À cette vue, les doutes de Leng Xiang s'évanouirent complètement. Comment quelqu'un qui ne se soucie jamais, passant tout son temps à manger et à dormir, pouvait-il ne pas prendre de poids ?

Lorsque le carrosse phénix de l'impératrice arriva à la résidence du Premier ministre, Madame Leng et son mari, Leng Yangtian, attendaient déjà avec impatience à la porte.

« Sa Majesté l'Impératrice est arrivée ! »

Au moment où l'annonce de l'eunuque retentit, Madame Leng s'était déjà précipitée vers le carrosse impérial comme une bourrasque.

"dame……"

Le Premier ministre avait prévu de laisser à Madame Leng le temps de se préparer, afin qu'elle ne subisse pas le même choc que lui. Cependant, avant même qu'il ait pu dire un mot, Madame Leng avait déjà soulevé avec empressement le rideau du carrosse phénix. Aussitôt après, il l'entendit demander d'une voix glaciale

:

« Qui êtes-vous ? Pourquoi êtes-vous assis dans la voiture de ma fille ? »

Les suivantes du palais, du même âge que l'empereur, avaient déjà deviné, à la mine glaciale du Premier ministre, qu'elles rencontreraient le même problème à leur retour à la résidence Leng. Elles s'y étaient donc préparées. Voyant la question de Madame Leng, et sachant que la sotte ne saurait répondre, elles s'empressèrent de donner la réponse

:

«C’est Chunlian, votre servante, qui salue Madame Leng ! Ce doit être votre fille, Sa Majesté l’Impératrice !»

Contrairement au Premier ministre, Madame Leng n'était pas d'accord avec sa fille. Elle reconnut immédiatement que la personne dans la calèche n'était pas sa bien-aimée Rui'er. Aussi, après avoir entendu les paroles de la servante, sans hésiter, elle la saisit par le cou et exigea sèchement

:

"Dis-moi ce que tu as fait à mon Rui'er ?"

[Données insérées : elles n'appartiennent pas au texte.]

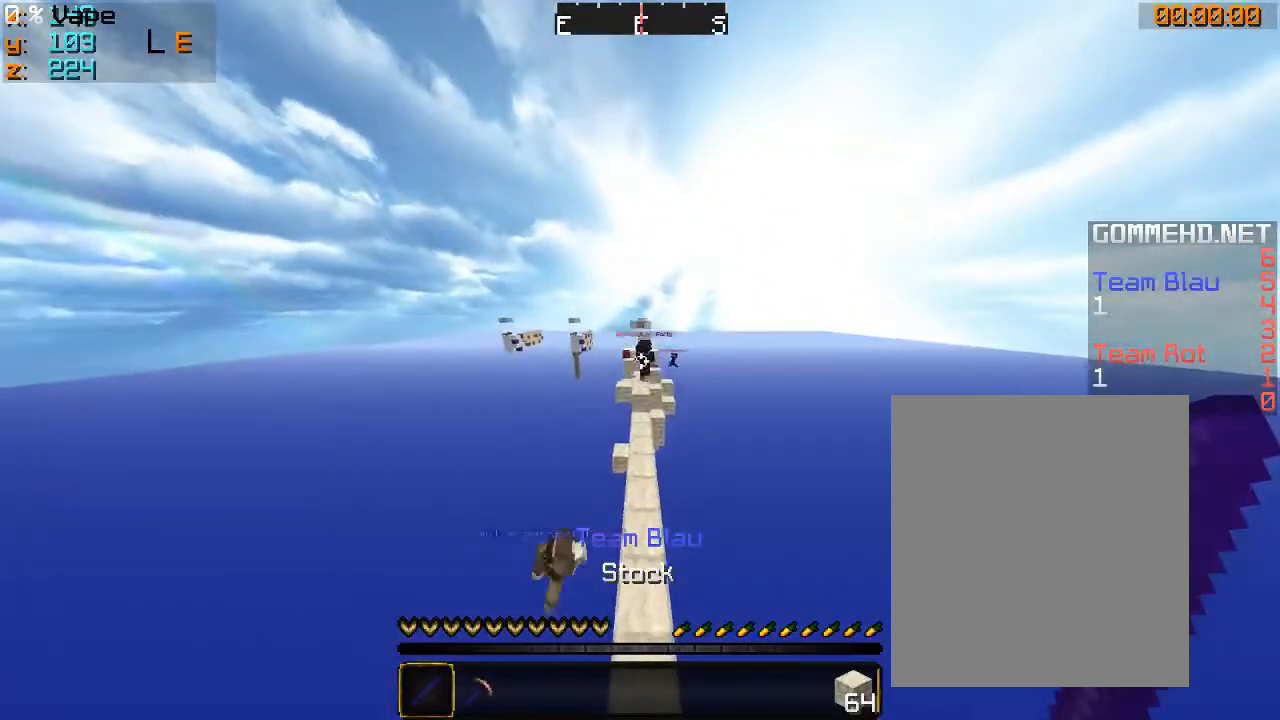
{"keys": ["w"], "mouse": [], "events": [[200, "mouse_left", "down"], [266, "a", "down"], [266, "mouse_left", "up"], [466, "a", "up"]]}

« Madame ! » La servante du palais, Chunlian, était si choquée que son visage devint livide et ses yeux s'écarquillèrent d'effroi. Elle tenta désespérément de se dégager de l'étreinte de Madame Leng qui lui serrait le cou, mais malgré tous ses efforts, elle ne parvint pas à la déloger, même légèrement.

Les suivantes du palais qui avaient suivi l'impératrice hors du palais, ainsi que Leng Yangtian et son épouse, déconcertés, furent également stupéfaites par le geste de Madame Leng. Seul le Premier ministre Leng s'avança précipitamment et posa doucement la main sur le bras tendu de Madame Leng, en murmurant

:

« Madame, veuillez ne pas vous agiter. »

Madame Leng relâcha docilement sa prise, puis tourna son regard perçant vers le Premier ministre Leng. Elle demanda avec anxiété

:

« Que s'est-il passé exactement ? Tu ne devais pas aller chercher Rui'er ? Où est-elle ? »

Leng Xiang désigna du doigt « l’impératrice corpulente » qui mangeait dans la chaise à porteurs, l’air complètement hébété, et dit :

« Madame, voici notre Rui'er ! Rui'er est partie de nous depuis six ans, elle a donc dû grandir maintenant. »

Madame Leng écarquilla les yeux et secoua la tête, incrédule

: «

Mon mari, comment as-tu pu faire une chose pareille

? Ne reconnais-tu même pas ta propre fille

? Comment cette femme pourrait-elle être notre Rui'er

? Regarde ses yeux voilés

; ils sont manifestement souillés par le monde. Notre Rui'er a toujours été comme un bébé

; comment peut-elle avoir un tel regard

?

»

Tandis que Lady Leng parlait, elle s'agitait de plus en plus. Soudain, elle tira l'« Impératrice », qui était en train de manger, hors du carrosse phénix. Pointant du doigt l'« Impératrice », elle dit :

« À en juger par son apparence, elle doit avoir au moins vingt-cinq ans. Notre Rui'er n'a que dix-neuf ans. »

Tout en parlant, elle reporta son regard triste sur le visage de Leng Xiang, le faisant trembler malgré lui. Lui aussi avait des doutes ! Mais comment pouvait-il bien deviner l'âge d'une femme ? Elle avait manifestement plus de quarante ans, et pourtant elle paraissait à peine avoir vingt ans.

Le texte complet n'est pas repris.